Erschienen in Der Freitag No. 40, 6. Oktober 2011

Keines der zahllosen Kommata, sondern ein Gedankenstrich gilt als berühmteste Interpunktion in Heinrich von Kleists Erzählung „Die Marquise von O…“. Dieser Gedankenstrich markiert die Ohnmacht der titelgebenden adeligen Dame – aus der sie als Schwangere erwacht. Statt allerdings metaphysische Gründe für die unbewusste Empfängnis ins Feld zu führen, gibt die Marquise lieber (man schreibt das Jahr 1800) eine Zeitungsannonce auf: Der Verursacher jener anderen Umstände, in die sie ohne ihr Wissen geraten sei, möge sich doch bitte bei ihr melden. So geschieht es, und happy end.

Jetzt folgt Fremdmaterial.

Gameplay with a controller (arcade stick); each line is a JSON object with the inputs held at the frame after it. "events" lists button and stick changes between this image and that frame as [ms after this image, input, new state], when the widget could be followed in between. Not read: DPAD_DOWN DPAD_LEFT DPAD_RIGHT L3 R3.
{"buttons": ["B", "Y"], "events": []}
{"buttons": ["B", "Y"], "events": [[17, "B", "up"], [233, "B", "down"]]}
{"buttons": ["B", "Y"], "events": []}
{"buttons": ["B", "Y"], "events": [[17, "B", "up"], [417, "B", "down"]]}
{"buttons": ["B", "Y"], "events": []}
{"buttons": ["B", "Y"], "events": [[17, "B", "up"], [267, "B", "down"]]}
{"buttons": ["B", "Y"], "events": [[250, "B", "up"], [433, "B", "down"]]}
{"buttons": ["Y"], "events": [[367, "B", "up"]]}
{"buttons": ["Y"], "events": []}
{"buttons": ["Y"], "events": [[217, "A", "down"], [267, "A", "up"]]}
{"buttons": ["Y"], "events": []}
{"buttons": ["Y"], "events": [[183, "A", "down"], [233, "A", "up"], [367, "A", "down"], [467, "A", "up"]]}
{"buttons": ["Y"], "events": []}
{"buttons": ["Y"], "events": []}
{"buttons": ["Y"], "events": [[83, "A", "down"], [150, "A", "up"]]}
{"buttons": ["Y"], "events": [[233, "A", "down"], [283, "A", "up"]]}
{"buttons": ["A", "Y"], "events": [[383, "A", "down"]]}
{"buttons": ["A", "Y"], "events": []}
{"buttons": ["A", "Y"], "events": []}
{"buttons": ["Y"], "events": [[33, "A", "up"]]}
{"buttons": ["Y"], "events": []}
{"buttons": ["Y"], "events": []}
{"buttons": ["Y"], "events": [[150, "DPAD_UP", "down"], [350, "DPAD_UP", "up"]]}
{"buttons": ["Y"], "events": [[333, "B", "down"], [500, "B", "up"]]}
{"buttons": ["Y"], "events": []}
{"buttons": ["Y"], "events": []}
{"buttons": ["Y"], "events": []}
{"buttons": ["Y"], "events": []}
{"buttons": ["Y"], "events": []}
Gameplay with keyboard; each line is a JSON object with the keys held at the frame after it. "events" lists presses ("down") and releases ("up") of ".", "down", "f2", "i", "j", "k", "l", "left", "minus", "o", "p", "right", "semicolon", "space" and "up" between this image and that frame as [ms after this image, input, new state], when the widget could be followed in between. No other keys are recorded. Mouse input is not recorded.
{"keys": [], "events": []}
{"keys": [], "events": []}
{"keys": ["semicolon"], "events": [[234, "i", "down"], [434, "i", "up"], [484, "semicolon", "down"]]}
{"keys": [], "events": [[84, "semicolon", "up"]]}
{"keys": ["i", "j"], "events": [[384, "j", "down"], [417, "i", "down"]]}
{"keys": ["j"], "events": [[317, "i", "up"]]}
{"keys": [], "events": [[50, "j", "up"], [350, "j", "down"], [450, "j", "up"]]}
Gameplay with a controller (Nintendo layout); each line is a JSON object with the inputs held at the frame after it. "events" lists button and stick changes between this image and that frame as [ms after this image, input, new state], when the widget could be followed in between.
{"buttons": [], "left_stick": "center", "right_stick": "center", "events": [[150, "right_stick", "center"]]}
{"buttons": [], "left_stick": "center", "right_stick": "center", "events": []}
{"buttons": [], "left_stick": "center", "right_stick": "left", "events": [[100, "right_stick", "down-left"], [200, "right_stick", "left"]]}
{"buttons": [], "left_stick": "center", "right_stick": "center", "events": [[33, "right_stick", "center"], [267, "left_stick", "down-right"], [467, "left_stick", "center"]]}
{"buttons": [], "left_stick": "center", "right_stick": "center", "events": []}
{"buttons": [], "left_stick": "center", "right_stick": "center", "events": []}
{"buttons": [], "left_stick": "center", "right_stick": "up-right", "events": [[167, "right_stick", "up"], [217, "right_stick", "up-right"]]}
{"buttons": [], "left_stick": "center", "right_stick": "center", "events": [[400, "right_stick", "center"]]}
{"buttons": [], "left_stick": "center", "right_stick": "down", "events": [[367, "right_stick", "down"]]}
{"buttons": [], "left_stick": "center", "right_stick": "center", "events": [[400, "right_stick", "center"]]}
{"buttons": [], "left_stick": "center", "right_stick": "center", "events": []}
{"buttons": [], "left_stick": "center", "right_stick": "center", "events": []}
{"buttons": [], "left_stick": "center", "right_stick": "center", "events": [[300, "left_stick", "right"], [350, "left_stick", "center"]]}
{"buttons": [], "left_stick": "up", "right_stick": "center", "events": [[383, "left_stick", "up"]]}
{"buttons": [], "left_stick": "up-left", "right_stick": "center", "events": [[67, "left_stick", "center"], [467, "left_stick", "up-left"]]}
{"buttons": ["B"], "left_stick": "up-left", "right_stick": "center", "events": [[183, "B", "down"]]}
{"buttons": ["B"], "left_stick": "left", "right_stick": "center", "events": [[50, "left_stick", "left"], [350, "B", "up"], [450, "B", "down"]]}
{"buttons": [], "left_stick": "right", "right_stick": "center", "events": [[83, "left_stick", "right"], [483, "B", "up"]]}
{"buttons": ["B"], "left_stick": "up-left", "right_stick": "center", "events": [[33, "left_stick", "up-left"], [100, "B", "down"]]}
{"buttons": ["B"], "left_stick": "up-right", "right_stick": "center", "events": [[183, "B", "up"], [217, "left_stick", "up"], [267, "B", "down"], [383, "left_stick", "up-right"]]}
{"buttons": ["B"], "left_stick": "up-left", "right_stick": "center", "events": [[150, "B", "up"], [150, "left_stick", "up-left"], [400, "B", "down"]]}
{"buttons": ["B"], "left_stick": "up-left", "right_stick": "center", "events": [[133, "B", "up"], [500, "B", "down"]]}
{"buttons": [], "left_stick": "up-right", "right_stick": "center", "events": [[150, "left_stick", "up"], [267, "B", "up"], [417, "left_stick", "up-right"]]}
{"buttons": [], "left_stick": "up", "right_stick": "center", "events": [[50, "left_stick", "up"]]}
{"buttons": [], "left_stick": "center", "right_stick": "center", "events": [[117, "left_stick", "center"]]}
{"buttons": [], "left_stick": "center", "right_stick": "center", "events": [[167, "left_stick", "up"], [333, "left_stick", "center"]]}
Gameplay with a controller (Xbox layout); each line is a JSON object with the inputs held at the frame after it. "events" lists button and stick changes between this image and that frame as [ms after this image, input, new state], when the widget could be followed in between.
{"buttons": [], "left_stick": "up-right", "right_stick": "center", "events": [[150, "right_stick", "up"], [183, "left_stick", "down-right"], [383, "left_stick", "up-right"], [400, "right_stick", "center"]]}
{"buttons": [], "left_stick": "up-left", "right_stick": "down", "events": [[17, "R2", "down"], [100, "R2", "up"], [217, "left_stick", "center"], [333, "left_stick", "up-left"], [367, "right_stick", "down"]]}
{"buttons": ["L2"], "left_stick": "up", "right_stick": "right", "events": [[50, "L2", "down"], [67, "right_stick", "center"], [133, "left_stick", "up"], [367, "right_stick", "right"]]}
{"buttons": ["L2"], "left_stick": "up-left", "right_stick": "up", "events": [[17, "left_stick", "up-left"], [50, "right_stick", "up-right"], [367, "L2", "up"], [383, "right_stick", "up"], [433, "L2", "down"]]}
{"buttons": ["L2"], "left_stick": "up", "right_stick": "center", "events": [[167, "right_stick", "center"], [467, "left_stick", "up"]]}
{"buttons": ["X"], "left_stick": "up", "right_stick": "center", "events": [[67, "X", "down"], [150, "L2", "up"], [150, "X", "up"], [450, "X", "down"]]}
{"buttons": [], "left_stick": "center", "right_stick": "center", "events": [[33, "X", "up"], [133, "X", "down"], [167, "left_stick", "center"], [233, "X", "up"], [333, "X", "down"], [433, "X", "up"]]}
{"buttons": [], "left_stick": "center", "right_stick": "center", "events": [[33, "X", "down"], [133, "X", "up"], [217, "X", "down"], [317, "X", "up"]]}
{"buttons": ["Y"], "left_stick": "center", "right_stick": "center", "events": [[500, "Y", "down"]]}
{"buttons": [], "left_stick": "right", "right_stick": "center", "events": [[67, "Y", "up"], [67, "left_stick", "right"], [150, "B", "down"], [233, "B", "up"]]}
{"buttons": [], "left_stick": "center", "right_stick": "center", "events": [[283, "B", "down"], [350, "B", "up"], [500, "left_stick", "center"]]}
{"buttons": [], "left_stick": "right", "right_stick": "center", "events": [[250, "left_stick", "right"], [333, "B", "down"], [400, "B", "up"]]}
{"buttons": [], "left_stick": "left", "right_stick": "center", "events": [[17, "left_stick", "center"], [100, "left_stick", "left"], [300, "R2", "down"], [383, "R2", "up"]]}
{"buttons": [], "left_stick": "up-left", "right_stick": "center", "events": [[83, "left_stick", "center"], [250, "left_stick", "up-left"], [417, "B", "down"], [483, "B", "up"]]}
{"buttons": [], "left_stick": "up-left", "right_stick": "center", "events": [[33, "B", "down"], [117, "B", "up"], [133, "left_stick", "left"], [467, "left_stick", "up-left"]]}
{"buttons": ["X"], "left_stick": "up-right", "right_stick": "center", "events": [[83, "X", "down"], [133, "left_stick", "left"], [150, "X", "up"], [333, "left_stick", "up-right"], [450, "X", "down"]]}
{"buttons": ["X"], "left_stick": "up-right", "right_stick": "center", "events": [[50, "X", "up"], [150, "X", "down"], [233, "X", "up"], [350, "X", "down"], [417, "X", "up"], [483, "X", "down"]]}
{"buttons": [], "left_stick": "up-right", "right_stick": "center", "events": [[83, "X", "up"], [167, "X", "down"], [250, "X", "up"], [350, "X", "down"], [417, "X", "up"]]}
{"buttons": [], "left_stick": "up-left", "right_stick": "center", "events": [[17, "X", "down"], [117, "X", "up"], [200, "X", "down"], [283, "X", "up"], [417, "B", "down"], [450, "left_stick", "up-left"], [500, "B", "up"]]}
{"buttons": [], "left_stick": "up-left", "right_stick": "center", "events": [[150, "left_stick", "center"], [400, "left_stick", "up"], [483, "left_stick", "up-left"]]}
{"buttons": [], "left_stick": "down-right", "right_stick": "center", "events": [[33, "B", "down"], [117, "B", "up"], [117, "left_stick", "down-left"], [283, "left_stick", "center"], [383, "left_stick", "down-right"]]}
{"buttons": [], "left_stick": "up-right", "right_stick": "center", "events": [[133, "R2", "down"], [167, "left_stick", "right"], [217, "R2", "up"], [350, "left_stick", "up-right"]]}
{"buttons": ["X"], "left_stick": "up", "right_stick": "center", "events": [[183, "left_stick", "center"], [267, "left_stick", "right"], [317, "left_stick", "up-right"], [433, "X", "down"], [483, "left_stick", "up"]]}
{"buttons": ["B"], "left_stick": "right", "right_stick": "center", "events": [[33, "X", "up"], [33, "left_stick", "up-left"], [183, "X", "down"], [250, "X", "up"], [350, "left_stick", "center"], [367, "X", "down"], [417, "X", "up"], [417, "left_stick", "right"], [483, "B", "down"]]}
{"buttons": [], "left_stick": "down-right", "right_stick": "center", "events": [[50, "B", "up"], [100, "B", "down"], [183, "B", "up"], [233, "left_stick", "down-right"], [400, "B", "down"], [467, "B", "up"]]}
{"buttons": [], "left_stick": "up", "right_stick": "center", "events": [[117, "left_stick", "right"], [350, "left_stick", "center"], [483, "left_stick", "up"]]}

Auf nicht minder verstörende Weise zerlegt fast genau 200 Jahre später die österreichische Schriftstellerin Marlene Streeruwitz den patriarchalen Mythos. Nach einer ordentlichen bürgerlichen Kleinfamilie, wie sie Kleist ins Recht setzte, kann man in ihrem neuen Roman Die Schmerzmacherin. – der Titel gemahnt an den Beinamen „die Schmerzensreiche“ der Heiligen Mutter Maria – lange suchen. Vater Staat tritt, wenn überhaupt, nur in der Josefsrolle auf: als impotenter Haushaltsvorstand, der sich selbst entmachtet hat.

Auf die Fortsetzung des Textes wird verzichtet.